We loved him most because he made the ugliness of violence incredibly beautiful. He displayed the footwork and hand speed of a welterweight. But he hit like a heavyweight. The “Ali Shuffle” put opponents, like Sonny Liston, in awkward positions. The “Float Like Butterfly, Sting Like a Bee” approach, used memorably en route to a third-round stoppage of Cleveland Williams, combined movement and an accumulation of stings to fell opponents. The “Rope-a-Dope” strategy wore down George Foreman, with the aid of some ridiculously loose ring ropes and a protective possum stance, to the point where the accumulation of punches resulted in the big Texan stumbling around in the African heat as though drunk off Kinshasa Lotoko. He measured a mere 78 on an Army IQ test (“I said I was the greatest, not the smartest”). But in a boxing ring “The Greatest” was the smartest.

He certainly had a smart mouth, which offended people on every continent. “Thank God my granddaddy got on that boat,” he said when asked to give his thoughts on Africa after his eighth-round knockout of George Foreman in Zaire. “Muhammad Ali has returned!” he boasted upon arriving in Japan to fight professional wrestler Antonio Inoki in an exhibition match. “There will be no Pearl Harbor! There will be no Pearl Harbor!”

That voice slowing, weighed down by huskiness by the late 1970s, did not stop him from ill-advised matches with Leon Spinks, Larry Holmes, and Trevor Berbick. But the real damage to the man never knocked out in his 61 professional fights came earlier. The monstrous fifteenth-round left from Joe Frazier in 1971 and their brutal, life threatening Thrilla in Manila four years later; his trilogy with Ken Norton, in which the Black Hercules broke his jaw in the first fight and pounded him in the last one; and in any number of blows he took from concrete-fisted Earnie Shavers, a pyrrhic victory that jolted Dr. Ferdie Pacheco to abandon Ali’s side and urge him to abandon boxing, all contributed to seal his sad but predictable fate. The no-quit spirit that allowed him to outlast Joe Frazier in the Philippines served him poorly in the last rounds of his career.

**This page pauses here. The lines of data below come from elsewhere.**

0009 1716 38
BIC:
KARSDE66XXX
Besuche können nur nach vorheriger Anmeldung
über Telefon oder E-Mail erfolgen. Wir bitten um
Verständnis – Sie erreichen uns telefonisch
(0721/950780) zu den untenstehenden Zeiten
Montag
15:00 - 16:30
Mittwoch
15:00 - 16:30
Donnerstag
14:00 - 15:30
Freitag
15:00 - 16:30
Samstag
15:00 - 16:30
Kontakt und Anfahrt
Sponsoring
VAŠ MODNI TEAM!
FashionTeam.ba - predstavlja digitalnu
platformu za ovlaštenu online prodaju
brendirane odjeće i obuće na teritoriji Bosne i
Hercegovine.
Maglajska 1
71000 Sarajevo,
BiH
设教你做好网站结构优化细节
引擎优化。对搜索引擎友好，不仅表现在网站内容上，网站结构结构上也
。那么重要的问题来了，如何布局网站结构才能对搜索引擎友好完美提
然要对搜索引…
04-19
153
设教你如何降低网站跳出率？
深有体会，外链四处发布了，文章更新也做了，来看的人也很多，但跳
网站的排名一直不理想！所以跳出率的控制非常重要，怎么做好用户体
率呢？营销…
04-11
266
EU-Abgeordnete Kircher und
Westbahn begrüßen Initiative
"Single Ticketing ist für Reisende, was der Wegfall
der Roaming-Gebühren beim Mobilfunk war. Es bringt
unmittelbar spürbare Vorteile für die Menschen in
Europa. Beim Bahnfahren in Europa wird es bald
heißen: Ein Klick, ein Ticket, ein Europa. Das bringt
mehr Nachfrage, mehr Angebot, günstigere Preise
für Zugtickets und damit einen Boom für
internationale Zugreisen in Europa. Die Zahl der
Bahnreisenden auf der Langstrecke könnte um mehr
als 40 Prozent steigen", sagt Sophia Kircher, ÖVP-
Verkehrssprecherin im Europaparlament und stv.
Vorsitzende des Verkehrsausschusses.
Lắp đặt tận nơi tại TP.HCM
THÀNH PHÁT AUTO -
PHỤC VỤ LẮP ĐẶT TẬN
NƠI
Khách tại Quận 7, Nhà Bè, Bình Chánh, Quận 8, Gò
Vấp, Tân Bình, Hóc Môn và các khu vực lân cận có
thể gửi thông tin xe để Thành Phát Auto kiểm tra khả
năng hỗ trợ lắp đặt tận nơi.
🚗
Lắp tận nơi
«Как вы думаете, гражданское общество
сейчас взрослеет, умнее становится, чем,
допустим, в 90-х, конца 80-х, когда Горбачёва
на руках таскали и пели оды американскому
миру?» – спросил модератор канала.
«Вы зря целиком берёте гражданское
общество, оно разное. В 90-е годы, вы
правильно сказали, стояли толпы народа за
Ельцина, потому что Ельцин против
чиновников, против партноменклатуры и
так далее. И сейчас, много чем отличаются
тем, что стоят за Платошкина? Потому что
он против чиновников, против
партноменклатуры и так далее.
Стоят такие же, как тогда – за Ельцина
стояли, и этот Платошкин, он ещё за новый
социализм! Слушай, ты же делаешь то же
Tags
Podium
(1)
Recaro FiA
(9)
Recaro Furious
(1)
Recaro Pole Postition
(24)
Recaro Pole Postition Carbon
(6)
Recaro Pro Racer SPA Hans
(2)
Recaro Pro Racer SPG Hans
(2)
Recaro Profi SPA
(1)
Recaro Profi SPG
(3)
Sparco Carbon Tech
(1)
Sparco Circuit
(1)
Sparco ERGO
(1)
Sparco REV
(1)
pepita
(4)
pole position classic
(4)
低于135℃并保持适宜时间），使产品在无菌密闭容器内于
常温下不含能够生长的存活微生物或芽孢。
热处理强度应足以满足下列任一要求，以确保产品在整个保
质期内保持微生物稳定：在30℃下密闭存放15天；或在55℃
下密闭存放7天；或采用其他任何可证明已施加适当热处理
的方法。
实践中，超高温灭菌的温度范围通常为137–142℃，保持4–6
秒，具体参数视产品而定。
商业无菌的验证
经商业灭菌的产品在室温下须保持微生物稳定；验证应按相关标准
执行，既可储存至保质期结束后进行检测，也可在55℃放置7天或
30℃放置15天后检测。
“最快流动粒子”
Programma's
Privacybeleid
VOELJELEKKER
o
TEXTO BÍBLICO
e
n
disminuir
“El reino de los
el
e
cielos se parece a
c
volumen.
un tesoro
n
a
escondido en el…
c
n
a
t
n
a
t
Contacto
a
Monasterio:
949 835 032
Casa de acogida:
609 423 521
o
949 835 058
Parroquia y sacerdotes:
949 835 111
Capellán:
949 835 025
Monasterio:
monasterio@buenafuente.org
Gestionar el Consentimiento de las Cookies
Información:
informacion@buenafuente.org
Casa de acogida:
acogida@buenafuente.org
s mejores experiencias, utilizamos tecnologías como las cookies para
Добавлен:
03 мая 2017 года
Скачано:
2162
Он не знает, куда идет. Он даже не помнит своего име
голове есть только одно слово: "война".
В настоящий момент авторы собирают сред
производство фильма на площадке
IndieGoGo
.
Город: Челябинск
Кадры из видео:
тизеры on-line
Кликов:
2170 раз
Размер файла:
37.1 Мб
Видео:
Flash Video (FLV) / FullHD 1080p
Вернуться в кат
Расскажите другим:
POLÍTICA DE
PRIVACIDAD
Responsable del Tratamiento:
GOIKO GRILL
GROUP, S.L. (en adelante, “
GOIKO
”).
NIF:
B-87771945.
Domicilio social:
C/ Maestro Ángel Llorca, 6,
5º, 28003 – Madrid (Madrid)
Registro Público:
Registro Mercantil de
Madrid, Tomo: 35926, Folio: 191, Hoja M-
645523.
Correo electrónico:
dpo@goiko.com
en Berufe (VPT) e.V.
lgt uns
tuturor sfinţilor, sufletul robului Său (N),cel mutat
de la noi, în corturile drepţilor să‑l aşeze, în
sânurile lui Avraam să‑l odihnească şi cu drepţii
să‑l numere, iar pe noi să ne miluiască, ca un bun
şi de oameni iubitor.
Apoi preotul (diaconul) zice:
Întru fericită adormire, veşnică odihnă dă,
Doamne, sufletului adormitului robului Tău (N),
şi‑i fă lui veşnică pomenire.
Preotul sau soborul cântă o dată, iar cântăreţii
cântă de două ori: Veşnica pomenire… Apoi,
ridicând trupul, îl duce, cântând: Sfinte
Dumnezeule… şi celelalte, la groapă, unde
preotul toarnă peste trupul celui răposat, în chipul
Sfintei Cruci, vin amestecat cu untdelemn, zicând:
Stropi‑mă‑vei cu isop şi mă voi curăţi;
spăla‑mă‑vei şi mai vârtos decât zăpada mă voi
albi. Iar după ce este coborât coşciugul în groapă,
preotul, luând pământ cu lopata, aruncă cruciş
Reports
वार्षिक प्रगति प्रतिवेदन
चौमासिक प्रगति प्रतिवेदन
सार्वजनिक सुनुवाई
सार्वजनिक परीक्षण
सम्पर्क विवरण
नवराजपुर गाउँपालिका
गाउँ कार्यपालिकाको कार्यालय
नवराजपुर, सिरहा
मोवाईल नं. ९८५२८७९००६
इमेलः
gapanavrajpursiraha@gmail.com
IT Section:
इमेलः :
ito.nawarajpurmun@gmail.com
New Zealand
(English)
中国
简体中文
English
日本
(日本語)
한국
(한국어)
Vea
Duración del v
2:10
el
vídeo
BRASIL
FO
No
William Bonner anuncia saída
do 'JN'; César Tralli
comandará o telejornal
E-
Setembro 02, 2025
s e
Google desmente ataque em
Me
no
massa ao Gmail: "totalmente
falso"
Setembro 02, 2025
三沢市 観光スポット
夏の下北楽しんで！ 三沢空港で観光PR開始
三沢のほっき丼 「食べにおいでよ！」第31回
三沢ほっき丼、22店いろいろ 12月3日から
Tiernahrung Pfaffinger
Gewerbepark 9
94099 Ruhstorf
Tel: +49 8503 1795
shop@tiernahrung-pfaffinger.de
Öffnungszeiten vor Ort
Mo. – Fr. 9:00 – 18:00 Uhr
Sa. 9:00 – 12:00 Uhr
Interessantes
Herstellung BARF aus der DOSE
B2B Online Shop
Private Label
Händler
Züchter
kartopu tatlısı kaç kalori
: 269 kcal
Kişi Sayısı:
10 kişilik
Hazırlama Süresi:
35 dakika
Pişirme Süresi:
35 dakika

“There are a lot of people who have Parkinson’s that never boxed,” he mumbled to Phil Donahue a decade after his career ended, adding: “I don’t think it was boxing.” But Jerry Quarry, Jimmy Ellis, Floyd Patterson, and other past opponents developing debilitating neurological conditions made everyone else think it was.

His remarkable life inside and outside the ring makes it difficult for any boxer to eclipse him. His sad decline away from prize fighting makes it all the more difficult for any practitioner of the sweet science to captivate the public the way he did. Muhammad Ali, whether at his peak standing above Sonny Liston or at his low point shaking and muttering, ensured that we could never watch boxing the same way again.